This movie was so 90s-dude-bro, I instinctively covered my drink. Content warning: suicide attempt, sex with a minor
Neal (Thomas Jane) is having trouble coming to terms with the attempted suicide of his girlfriend, Joan (Claire Forlani), so he's avoided seeing her in the hospital. Instead, he spends all his time at the pool hall with his buddy Harry (Keanu Reeves) and hitting on underaged girls. He finally gets a chance to start over and have the life of his dreams, only to discover that past decisions have far-reaching consequences.
God, this movie was insufferable. It felt very amateurish, a fresh-out-of-film-school pretentiousness in editing, music, and direction. The acting was frenetic without being dynamic, with a brittle cokehead quality clearly meant to be profound.

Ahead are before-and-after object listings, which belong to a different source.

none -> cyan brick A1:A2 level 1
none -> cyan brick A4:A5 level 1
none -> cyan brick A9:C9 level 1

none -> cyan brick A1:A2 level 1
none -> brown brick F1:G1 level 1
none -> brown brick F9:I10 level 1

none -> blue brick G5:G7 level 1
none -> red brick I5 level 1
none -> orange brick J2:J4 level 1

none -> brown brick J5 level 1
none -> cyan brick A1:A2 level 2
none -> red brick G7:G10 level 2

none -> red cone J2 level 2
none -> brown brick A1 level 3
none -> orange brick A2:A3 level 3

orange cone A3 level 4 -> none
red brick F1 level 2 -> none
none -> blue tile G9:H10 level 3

It is based on a letter from the collection of Neal Cassady, who the movie will tell you was a major influential figure on Jack Kerouac and the beatnik set, even though Cassady was a minor player in terms of published volume compared to his peers. That appeals to a certain set of men, the kind that think Catcher in the Rye is the Great American Novel in middle school only to become full-blown Hemingway stans by high school before devolving into generic Rand-spouting parrots by the end of their undergrad and taking a job in daddy's investment firm where they'll never have to read another book as long as they live.
I hate this movie, is what I'm saying here. It's misogynistic garbage masquerading as philosophy and everyone involved went on to better things so it can safely be consigned to the toxic waste section of the ash heap of history.
It's streaming on the Roku channel for free, which is still too high a price.